Objective a:
Rewrite the entries from the start through the line that contains "road: (101, 290)" as a two-column CSV with the headers instruction and response. Give one row per request, with its text in one quoted field and its answer in the other, and replace line breaks with spaces.

Document segment:
No, I don't find it patronizing. I think its not an age thing, its an experience thing. Sometimes they just get confused, or meshed together. You don't necessarily have to be older to have experienced something and be able to offer advice on it. There are many moms on here younger than me, and I certainly don't find it "wrong" or patronizing of them to offer me advice if I could use it.

As far as your cousin, I think just giving her time to work through her loss obviously, and keep offering condolences, and encouragement. I'm so sorry to hear she lost her baby. One thing I will offer, as I also have a close friend who lost a child, is to offer to let her talk about it. Some people don't want to talk about it, but some do. Some NEED to talk about it, to get it all out there, and they resent that people would rather avoid the subject of loss. My friend is this way, even a year on from losing her son, she really needs to keep talking about him to keep him fresh in her mind, and to be able to work through all her emotions. I think offering your cousin your ear to any emotional outlet she may need is the best thing you can do for her right now.

Objective b:
Reproduce the stretch of the post from "No, I don't" through "could use it.", changing "patronizing" to "condescending".

(Items listed in a dataset)
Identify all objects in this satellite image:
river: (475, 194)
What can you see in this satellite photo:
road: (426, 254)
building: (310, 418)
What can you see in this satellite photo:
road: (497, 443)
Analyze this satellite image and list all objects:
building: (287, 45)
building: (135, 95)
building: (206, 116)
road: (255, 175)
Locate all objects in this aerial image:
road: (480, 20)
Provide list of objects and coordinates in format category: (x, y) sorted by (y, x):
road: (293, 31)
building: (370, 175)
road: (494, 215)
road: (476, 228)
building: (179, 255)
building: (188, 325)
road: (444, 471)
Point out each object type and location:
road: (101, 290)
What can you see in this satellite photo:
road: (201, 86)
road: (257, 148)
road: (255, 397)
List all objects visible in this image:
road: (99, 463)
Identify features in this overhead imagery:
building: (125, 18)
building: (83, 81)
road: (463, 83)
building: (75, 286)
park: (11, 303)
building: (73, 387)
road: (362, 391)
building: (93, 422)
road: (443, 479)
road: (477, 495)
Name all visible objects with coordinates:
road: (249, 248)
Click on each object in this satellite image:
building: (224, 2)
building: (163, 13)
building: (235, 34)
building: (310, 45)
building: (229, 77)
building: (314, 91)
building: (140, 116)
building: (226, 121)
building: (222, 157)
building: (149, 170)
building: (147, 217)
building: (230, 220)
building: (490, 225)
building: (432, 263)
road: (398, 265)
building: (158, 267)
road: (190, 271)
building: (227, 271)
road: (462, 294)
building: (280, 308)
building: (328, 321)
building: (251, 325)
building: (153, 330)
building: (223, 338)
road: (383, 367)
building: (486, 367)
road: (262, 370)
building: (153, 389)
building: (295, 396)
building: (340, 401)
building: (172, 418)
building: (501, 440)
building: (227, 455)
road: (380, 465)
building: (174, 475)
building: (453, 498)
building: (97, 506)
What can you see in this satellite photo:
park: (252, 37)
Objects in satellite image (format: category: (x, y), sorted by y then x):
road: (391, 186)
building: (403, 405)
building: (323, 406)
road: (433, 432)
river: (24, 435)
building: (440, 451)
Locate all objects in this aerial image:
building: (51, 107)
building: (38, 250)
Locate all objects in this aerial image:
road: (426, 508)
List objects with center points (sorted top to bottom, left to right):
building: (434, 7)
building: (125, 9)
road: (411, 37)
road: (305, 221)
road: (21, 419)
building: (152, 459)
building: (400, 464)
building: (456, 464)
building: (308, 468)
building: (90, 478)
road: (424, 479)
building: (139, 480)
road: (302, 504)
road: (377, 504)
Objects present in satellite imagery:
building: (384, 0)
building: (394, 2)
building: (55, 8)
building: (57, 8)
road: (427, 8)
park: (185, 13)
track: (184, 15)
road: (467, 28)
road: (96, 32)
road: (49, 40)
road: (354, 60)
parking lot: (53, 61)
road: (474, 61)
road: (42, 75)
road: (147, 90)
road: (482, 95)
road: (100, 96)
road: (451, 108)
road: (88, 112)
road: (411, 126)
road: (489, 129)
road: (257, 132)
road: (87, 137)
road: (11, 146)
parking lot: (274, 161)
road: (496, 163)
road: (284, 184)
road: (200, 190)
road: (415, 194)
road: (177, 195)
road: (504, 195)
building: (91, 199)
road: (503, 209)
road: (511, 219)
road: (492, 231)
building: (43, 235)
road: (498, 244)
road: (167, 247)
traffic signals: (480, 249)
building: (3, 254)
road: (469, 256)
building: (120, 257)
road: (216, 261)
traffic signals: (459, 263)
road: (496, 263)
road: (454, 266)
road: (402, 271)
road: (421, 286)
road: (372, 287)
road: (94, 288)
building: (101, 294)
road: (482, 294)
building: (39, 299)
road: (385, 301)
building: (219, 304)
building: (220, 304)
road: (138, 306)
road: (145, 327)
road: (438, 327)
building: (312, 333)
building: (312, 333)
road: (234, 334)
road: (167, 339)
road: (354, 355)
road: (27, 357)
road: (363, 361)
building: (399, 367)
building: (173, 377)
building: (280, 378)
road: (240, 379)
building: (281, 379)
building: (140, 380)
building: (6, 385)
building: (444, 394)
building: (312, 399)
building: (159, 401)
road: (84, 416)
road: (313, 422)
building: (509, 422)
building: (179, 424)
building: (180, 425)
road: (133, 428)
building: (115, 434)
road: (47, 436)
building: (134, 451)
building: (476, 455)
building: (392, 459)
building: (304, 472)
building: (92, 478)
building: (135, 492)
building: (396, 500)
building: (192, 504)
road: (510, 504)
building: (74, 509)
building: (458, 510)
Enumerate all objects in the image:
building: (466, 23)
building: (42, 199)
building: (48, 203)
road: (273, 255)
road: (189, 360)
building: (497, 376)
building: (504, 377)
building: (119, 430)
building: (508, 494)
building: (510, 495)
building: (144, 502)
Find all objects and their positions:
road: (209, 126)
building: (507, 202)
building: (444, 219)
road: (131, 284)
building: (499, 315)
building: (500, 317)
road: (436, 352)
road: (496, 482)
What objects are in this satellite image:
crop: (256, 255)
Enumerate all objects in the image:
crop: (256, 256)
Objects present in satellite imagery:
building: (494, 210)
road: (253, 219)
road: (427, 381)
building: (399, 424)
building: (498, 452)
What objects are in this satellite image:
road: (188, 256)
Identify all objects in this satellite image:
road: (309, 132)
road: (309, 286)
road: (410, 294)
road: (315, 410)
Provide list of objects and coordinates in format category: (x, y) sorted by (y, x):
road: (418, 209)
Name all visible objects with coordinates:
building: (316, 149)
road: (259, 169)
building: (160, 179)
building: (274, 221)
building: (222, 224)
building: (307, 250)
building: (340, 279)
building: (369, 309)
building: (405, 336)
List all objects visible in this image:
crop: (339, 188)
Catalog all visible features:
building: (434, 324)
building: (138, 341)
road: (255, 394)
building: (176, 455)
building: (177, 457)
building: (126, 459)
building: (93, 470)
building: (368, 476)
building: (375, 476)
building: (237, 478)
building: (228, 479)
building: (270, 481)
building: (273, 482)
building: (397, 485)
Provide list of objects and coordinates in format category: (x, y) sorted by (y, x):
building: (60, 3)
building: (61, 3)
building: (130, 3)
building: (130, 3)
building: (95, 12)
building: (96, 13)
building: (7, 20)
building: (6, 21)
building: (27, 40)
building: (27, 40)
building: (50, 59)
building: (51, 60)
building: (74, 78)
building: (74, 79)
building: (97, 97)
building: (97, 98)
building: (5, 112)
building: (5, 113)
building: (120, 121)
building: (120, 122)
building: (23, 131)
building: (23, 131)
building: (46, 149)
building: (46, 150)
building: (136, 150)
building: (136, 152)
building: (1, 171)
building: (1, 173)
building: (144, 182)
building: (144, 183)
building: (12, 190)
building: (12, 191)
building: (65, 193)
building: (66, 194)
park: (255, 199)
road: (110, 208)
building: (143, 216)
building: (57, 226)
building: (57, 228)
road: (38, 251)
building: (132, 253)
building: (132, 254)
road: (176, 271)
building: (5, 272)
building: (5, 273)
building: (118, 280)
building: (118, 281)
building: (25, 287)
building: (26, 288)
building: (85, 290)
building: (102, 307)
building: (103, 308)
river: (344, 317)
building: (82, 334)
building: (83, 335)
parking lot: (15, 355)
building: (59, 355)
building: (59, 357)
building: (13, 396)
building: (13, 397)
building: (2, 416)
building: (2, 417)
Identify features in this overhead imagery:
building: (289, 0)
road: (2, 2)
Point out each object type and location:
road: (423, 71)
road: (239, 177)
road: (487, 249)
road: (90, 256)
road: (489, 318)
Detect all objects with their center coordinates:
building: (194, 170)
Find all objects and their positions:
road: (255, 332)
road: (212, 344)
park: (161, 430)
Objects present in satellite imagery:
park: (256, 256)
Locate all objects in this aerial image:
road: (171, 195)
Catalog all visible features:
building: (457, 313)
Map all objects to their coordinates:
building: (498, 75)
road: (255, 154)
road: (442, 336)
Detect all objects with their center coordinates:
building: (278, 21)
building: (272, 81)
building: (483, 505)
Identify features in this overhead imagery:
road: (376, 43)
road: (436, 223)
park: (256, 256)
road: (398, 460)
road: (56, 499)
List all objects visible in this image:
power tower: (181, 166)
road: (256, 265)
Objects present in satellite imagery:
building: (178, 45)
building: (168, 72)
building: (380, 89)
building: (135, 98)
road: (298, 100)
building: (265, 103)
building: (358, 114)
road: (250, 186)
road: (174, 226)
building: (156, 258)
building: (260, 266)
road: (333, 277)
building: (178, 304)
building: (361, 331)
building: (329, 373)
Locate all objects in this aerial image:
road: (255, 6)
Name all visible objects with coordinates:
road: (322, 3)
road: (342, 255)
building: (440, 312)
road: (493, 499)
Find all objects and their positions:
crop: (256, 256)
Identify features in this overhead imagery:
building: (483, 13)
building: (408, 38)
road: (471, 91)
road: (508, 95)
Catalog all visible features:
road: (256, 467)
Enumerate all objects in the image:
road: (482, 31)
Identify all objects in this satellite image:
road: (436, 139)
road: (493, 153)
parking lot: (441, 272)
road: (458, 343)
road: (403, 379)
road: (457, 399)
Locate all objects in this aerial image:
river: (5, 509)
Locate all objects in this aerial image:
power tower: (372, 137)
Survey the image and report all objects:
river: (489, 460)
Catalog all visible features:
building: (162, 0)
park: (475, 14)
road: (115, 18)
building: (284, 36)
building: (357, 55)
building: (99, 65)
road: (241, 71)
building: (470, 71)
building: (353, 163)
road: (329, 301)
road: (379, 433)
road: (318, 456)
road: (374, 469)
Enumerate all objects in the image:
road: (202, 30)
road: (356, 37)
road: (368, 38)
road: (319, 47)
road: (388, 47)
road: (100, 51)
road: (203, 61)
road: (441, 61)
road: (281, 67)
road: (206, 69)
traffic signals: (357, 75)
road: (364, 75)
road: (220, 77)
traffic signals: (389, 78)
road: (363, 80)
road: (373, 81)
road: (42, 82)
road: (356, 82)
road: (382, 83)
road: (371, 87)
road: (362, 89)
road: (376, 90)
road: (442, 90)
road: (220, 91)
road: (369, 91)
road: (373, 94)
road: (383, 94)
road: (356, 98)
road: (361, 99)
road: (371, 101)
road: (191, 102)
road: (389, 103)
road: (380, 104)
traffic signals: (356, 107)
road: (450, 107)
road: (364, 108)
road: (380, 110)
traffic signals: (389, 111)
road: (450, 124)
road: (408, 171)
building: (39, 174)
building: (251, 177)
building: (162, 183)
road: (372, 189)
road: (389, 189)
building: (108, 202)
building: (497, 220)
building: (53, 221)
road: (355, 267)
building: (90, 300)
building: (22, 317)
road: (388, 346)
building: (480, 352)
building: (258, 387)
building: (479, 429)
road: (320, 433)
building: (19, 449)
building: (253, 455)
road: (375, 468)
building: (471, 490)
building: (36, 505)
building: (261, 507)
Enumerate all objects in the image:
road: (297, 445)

Full response a:
instruction,response
"Identify all objects in this satellite image:","river: (475, 194)"
"What can you see in this satellite photo:","road: (426, 254) building: (310, 418)"
"What can you see in this satellite photo:","road: (497, 443)"
"Analyze this satellite image and list all objects:","building: (287, 45) building: (135, 95) building: (206, 116) road: (255, 175)"
"Locate all objects in this aerial image:","road: (480, 20)"
"Provide list of objects and coordinates in format category: (x, y) sorted by (y, x):","road: (293, 31) building: (370, 175) road: (494, 215) road: (476, 228) building: (179, 255) building: (188, 325) road: (444, 471)"
"Point out each object type and location:","road: (101, 290)"

Full response b:
No, I don't find it condescending. I think its not an age thing, its an experience thing. Sometimes they just get confused, or meshed together. You don't necessarily have to be older to have experienced something and be able to offer advice on it. There are many moms on here younger than me, and I certainly don't find it "wrong" or condescending of them to offer me advice if I could use it.